Neil Pinner

Personal information
- Full name: Neil Douglas Pinner
- Born: 28 September 1990 (age 35) Wordsley, Worcestershire, England
- Batting: Right-handed
- Bowling: Right-arm off break

Domestic team information
- 2011–2013: Worcestershire (squad no. 20)
- 2015: Leicestershire (squad no. 9)
- 2014–2017: Herefordshire

Career statistics
| Competition | FC | LA | T20 |
| Matches | 19 | 18 | 2 |
| Runs scored | 762 | 235 | – |
| Batting average | 26.27 | 13.82 | – |
| 100s/50s | 1/4 | 0/0 | – |
| Top score | 165* | 37 | – |
| Balls bowled | 48 | 29 | 12 |
| Wickets | 0 | 0 | 0 |
| Bowling average | – | – | – |
| 5 wickets in innings | – | – | – |
| 10 wickets in match | – | – | – |
| Best bowling | – | – | – |
| Catches/stumpings | 22/– | 3/– | 0/– |
- Source: CricketArchive, 6 June 2015

= Neil Pinner =

English cricketer

Neil Douglas Pinner (born 28 September 1990) is an English cricketer. Pinner is a right-handed batsman who bowls right-arm off break. He was born in Wordsley, Worcestershire and educated at the Royal Grammar School Worcester.

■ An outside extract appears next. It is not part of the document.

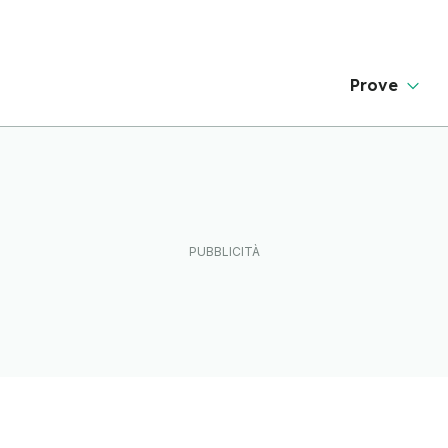
Prove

Having played for the Worcestershire Second XI since 2008, Pinner made his full debut for Worcestershire in a List A match against Middlesex in the 2011 Clydesdale Bank 40. He made eight further appearances in that competition, scoring a total of 122 runs at an average of 13.55, with a high score of 37. He also made a single first-class appearance in the 2011 County Championship against Nottinghamshire. He batted once in the match and was dismissed for a duck by Charlie Shreck.

At the end of the 2015 season, Leicestershire announced that they would not be renewing Pinner's contract.